== Passage

Tiffany E. Barber opens the cluster with the powerful argument that the public nature of Blackness and the work done by Black Studies to center the thought and experience of Black people means that “Black Studies is always already Public Humanities.” Informed by her experience as an art historian, a curator, and an administrator working at the intersection of art and policy, Barber articulates the pedagogical importance of engaging with the visual medium. “One of the things visual analysis necessitates as a method,” she writes, “is the ability to see and interpret objects and their makers on their own terms.” For Barber, this promise of visual analysis illuminates the continuum between Black Studies and the public humanities and teaches us how to embrace each field for its open-ended possibilities.

====
== Data records

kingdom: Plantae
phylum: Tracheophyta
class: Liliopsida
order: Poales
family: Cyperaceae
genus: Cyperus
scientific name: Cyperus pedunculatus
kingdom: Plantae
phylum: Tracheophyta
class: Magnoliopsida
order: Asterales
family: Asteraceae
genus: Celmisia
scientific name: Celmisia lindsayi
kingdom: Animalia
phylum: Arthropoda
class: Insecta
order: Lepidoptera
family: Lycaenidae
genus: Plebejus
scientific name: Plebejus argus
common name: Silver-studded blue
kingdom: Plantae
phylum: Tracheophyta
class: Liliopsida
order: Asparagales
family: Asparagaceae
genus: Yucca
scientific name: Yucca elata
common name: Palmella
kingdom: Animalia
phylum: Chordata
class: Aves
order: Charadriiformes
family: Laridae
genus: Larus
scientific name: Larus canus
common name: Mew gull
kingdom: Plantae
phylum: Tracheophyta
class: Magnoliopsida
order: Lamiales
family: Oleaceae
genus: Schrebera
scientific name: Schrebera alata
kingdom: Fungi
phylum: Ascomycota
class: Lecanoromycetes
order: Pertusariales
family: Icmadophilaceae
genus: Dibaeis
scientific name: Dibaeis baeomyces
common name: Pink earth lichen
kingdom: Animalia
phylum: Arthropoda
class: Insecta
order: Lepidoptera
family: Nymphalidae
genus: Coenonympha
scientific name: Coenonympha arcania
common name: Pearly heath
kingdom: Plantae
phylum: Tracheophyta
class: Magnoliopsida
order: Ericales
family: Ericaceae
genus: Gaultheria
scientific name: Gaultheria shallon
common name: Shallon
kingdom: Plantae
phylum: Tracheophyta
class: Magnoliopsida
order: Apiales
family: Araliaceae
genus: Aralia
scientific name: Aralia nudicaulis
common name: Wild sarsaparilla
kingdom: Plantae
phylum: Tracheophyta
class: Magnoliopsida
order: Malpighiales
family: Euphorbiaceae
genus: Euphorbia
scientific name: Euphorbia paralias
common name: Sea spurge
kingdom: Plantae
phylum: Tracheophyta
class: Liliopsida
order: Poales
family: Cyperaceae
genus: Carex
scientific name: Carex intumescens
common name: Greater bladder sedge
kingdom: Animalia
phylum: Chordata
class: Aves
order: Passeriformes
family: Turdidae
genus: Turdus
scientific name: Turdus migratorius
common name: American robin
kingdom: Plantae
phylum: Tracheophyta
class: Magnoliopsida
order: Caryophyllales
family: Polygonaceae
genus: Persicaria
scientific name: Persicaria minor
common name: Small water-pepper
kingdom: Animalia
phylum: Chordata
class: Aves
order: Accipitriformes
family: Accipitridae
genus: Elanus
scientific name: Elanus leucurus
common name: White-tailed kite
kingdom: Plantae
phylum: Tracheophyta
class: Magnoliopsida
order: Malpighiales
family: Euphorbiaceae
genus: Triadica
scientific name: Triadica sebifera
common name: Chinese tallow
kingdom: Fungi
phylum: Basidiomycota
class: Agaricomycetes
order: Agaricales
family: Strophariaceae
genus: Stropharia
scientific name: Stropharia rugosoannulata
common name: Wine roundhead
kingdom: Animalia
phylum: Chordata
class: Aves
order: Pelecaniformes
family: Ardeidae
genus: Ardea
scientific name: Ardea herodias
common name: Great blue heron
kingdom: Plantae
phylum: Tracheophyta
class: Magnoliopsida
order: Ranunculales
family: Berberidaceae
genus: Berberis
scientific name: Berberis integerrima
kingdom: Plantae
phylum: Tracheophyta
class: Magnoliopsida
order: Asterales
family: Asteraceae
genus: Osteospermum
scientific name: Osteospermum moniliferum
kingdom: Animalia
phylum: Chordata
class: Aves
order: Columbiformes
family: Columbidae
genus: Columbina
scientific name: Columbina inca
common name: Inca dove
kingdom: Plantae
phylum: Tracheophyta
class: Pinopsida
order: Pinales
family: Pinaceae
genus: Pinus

====

* Exercises to complete
**A.** In the passage on Black Studies, what does Barber say visual analysis necessitates as a method?
**B.** Set down the stretch of the passage on Black Studies from "Tiffany E. Barber" through "its open-ended possibilities.", word for word.

* Solution set
**A.** The ability to see and interpret objects and their makers on their own terms.

**B.**
Tiffany E. Barber opens the cluster with the powerful argument that the public nature of Blackness and the work done by Black Studies to center the thought and experience of Black people means that “Black Studies is always already Public Humanities.” Informed by her experience as an art historian, a curator, and an administrator working at the intersection of art and policy, Barber articulates the pedagogical importance of engaging with the visual medium. “One of the things visual analysis necessitates as a method,” she writes, “is the ability to see and interpret objects and their makers on their own terms.” For Barber, this promise of visual analysis illuminates the continuum between Black Studies and the public humanities and teaches us how to embrace each field for its open-ended possibilities.